Provided records.
◇ ◇ ◇ ◇ ◇
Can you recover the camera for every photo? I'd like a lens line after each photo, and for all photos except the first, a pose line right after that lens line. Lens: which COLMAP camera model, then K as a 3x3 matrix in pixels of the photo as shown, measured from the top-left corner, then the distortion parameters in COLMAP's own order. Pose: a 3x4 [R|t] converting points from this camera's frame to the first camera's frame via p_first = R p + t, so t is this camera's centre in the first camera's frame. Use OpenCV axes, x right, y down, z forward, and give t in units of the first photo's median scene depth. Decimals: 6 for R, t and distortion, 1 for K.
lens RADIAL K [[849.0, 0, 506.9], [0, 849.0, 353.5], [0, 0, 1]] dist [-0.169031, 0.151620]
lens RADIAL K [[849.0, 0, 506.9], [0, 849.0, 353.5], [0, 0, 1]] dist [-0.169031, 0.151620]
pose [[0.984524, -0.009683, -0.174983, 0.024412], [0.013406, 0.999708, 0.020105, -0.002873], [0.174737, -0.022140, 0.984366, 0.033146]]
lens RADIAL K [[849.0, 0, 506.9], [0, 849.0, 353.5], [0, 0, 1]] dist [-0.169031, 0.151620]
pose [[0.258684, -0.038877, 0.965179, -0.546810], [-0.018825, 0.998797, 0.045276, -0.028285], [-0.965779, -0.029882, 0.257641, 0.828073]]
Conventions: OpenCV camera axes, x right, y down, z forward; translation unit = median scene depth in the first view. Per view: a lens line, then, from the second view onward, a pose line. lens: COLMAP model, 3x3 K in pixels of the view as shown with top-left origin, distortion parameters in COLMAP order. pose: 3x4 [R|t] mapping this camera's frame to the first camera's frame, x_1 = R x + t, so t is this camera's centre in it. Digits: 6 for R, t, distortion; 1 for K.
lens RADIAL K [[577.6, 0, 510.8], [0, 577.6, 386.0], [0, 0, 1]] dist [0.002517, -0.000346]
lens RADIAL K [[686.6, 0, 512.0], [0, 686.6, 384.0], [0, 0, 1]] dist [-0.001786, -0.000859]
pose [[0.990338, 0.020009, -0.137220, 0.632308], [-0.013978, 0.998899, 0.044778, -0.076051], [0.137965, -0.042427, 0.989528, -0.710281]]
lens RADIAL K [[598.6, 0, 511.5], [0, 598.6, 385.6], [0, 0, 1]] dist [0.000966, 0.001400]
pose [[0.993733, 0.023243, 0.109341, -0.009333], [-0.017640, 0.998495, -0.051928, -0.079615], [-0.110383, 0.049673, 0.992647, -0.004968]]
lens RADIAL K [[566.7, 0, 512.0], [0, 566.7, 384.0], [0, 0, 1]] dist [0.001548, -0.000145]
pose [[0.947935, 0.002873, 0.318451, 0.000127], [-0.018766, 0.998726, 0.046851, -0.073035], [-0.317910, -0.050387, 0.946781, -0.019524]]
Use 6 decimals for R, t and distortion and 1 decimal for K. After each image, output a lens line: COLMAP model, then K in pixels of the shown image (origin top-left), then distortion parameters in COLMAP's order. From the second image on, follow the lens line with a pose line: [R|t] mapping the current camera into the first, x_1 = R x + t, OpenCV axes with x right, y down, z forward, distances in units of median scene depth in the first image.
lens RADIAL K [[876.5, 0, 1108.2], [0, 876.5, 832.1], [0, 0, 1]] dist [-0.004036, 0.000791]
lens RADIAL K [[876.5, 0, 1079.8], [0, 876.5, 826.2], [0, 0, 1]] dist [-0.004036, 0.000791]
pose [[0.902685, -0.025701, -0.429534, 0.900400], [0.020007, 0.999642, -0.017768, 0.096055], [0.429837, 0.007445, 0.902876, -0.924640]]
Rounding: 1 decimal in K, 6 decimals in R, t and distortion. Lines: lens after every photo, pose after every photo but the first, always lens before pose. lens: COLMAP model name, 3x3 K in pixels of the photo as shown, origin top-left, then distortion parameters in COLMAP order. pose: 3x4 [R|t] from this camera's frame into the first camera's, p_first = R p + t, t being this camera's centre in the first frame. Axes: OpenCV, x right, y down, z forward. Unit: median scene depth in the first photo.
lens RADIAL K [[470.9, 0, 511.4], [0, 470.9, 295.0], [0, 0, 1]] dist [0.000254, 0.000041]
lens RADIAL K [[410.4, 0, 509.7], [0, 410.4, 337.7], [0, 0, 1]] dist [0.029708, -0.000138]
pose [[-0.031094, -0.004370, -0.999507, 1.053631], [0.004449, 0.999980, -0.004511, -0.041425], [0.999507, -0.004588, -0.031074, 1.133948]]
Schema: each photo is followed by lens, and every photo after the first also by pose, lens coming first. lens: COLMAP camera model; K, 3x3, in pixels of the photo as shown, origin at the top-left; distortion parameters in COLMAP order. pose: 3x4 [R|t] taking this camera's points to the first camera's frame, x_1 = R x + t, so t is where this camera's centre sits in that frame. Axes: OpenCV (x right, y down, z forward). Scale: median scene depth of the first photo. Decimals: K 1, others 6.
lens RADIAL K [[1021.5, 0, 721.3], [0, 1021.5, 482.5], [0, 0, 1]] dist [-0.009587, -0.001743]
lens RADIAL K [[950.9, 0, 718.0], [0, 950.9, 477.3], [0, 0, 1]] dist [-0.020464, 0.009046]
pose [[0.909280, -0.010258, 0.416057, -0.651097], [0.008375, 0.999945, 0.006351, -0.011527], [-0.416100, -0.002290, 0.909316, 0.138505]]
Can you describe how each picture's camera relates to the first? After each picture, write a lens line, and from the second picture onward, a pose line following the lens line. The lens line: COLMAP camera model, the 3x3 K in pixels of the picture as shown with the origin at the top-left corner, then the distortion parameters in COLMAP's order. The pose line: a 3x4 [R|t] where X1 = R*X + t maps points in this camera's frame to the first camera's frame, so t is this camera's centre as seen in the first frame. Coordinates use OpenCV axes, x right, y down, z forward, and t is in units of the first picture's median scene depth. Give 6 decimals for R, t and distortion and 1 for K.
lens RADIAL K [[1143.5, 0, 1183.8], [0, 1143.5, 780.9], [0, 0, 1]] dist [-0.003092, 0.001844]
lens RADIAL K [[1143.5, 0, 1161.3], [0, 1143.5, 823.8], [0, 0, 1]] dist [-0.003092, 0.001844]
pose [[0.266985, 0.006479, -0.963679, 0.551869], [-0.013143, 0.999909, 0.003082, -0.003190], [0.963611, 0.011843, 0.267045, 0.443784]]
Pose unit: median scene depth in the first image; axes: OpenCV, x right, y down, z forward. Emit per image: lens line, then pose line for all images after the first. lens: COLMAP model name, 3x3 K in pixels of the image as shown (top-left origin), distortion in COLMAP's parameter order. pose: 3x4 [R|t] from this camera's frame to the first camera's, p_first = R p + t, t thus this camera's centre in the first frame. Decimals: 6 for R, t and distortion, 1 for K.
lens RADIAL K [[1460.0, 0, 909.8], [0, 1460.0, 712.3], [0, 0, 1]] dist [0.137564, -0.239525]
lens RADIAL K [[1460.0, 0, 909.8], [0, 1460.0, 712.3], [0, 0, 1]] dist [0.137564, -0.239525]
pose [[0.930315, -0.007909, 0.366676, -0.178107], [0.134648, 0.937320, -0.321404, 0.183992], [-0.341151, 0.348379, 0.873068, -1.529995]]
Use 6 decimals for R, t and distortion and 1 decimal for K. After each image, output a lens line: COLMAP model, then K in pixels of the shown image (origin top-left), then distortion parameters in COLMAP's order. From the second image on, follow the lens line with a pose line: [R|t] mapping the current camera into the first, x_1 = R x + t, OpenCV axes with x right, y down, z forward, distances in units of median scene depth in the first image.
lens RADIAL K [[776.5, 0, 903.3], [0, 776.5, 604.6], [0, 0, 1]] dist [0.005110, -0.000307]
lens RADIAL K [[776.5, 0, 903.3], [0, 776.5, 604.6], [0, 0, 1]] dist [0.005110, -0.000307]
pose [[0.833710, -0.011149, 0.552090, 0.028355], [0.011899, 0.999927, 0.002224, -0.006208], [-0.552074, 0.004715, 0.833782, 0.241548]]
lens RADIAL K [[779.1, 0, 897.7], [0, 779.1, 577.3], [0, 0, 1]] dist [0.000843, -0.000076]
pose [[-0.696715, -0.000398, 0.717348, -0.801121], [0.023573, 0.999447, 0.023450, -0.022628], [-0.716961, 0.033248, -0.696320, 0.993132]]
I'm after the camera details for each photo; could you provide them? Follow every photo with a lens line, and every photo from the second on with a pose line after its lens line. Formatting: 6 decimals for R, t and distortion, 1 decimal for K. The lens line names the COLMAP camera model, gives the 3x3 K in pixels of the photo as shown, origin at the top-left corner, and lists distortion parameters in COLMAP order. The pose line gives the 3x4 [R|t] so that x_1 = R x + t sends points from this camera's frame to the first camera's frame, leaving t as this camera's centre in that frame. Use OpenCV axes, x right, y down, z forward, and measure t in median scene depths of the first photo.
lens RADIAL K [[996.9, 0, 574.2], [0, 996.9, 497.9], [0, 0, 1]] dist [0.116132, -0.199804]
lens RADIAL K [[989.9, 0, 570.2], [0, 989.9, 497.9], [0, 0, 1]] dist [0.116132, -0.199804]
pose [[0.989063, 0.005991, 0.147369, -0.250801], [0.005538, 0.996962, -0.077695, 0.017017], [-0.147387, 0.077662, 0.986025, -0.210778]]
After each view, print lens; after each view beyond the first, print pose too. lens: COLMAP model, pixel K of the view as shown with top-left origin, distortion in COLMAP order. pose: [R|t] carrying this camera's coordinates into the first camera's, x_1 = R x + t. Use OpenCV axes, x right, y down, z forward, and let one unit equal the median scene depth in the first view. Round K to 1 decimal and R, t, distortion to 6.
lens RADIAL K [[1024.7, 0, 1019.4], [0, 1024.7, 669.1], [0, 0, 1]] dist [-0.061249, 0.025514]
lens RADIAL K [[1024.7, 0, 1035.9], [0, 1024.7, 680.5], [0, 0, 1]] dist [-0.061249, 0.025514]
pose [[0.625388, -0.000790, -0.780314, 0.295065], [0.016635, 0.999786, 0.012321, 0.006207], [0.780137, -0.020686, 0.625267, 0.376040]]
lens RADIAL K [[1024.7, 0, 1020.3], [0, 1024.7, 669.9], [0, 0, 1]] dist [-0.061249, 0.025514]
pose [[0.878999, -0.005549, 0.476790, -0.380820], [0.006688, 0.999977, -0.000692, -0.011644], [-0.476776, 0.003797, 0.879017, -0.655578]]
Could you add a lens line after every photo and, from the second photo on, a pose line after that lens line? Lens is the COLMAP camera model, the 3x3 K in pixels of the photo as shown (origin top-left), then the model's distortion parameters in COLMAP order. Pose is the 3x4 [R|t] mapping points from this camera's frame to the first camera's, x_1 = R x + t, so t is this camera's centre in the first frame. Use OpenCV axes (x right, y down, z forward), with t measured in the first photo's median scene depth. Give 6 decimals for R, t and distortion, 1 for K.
◇ ◇ ◇ ◇ ◇
How to complete this task. Copy the records word for word, from the very first line through the line that contains "-0.029882, 0.257641, 0.828073]]", including both of those lines.

Solution.
Can you recover the camera for every photo? I'd like a lens line after each photo, and for all photos except the first, a pose line right after that lens line. Lens: which COLMAP camera model, then K as a 3x3 matrix in pixels of the photo as shown, measured from the top-left corner, then the distortion parameters in COLMAP's own order. Pose: a 3x4 [R|t] converting points from this camera's frame to the first camera's frame via p_first = R p + t, so t is this camera's centre in the first camera's frame. Use OpenCV axes, x right, y down, z forward, and give t in units of the first photo's median scene depth. Decimals: 6 for R, t and distortion, 1 for K.
lens RADIAL K [[849.0, 0, 506.9], [0, 849.0, 353.5], [0, 0, 1]] dist [-0.169031, 0.151620]
lens RADIAL K [[849.0, 0, 506.9], [0, 849.0, 353.5], [0, 0, 1]] dist [-0.169031, 0.151620]
pose [[0.984524, -0.009683, -0.174983, 0.024412], [0.013406, 0.999708, 0.020105, -0.002873], [0.174737, -0.022140, 0.984366, 0.033146]]
lens RADIAL K [[849.0, 0, 506.9], [0, 849.0, 353.5], [0, 0, 1]] dist [-0.169031, 0.151620]
pose [[0.258684, -0.038877, 0.965179, -0.546810], [-0.018825, 0.998797, 0.045276, -0.028285], [-0.965779, -0.029882, 0.257641, 0.828073]]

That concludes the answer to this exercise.